En 2011, Marceline nous avait montré sur son ordinateur portable un solo –Trace (qui devait constituer ensuite le premier volet de Gradiva Expérience) – moins pour faire admirer la fluidité d’une danse sous influence africaine, sa technique impeccable déjà remarquée par le mundillo de la critique, sa « qualité de mouvement », (comme disent ceux-ci), que pour nous demander notre avis sur la manière dont elle avait été captée par la vidéo légère. Nous pensons avec le recul l’avoir à la fois tranquillisée, en reconnaissant que les prises de vue restituaient clairement la variation interprétée par elle devant la caméra, et, sans doute aussi, un peu préoccupée en lui avouant que le mieux eût été selon nous de filmer l’intégralité de la prestation en une seule prise de vue, le plus simplement du monde – si tant est que le concept rouchien de plan-séquence soit si facile que cela à concrétiser.

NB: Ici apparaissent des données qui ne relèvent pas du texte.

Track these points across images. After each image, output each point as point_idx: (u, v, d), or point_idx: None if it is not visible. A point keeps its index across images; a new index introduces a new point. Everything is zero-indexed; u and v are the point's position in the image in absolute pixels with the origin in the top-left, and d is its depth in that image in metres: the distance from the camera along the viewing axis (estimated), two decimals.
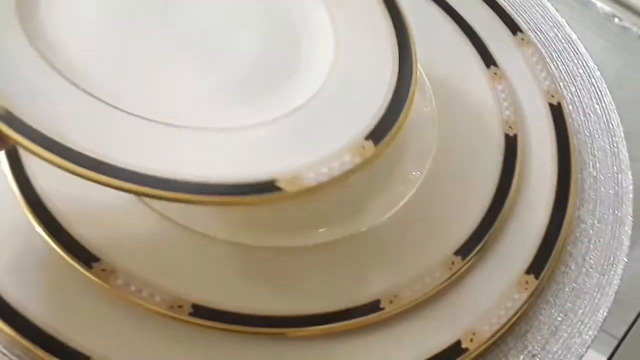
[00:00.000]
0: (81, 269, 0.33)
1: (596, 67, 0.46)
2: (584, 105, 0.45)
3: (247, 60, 0.35)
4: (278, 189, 0.29)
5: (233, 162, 0.30)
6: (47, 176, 0.35)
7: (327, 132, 0.32)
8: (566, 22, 0.48)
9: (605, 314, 0.38)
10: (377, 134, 0.32)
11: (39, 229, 0.34)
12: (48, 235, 0.34)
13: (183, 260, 0.35)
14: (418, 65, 0.35)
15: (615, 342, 0.50)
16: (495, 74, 0.43)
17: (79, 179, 0.28)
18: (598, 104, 0.45)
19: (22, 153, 0.36)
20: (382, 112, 0.33)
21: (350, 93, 0.34)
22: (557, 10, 0.49)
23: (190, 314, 0.33)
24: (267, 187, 0.29)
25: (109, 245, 0.34)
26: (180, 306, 0.33)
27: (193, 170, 0.29)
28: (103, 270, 0.33)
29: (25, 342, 0.32)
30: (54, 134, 0.28)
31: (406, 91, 0.34)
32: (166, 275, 0.34)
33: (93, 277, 0.33)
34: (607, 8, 0.55)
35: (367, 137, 0.32)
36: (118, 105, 0.30)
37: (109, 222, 0.35)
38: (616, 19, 0.55)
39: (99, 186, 0.28)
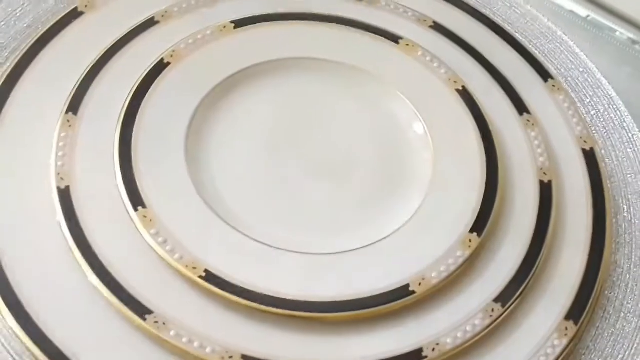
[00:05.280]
0: (135, 321, 0.34)
1: (627, 111, 0.47)
2: (617, 150, 0.46)
3: (362, 188, 0.42)
4: (412, 292, 0.36)
5: (370, 276, 0.37)
6: (102, 230, 0.37)
7: (437, 235, 0.39)
8: (594, 66, 0.49)
9: None
10: (479, 226, 0.39)
11: (92, 279, 0.35)
12: (103, 287, 0.35)
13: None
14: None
15: None
16: (528, 121, 0.44)
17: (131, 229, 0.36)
18: (630, 148, 0.46)
19: (79, 210, 0.37)
20: (478, 207, 0.40)
21: (449, 199, 0.40)
22: (578, 47, 0.49)
23: None
24: (403, 292, 0.36)
25: (161, 298, 0.35)
26: (230, 357, 0.34)
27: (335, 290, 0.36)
28: (156, 322, 0.34)
29: None
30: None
31: (494, 189, 0.40)
32: (217, 326, 0.35)
33: (147, 328, 0.34)
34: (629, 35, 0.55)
35: (472, 231, 0.39)
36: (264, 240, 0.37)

Ceci étant dit pour mieux rendre ou transmettre la limpidité de ce magnifique solo, soutenu et programmé par Alfred Alerte dans le cadre d’un hommage aux femmes chorégraphes au Festival Chemin des Arts. Entre 2012 et 2014, Marceline continuera à travailler à son projet Gradiva Expérience qui ne verra pas le jour faute de moyens et de soutiens.
Marceline Lartigue définissait ainsi son art : « Danser est pour moi cet acte où la conscience ordinaire effleure le subliminal ».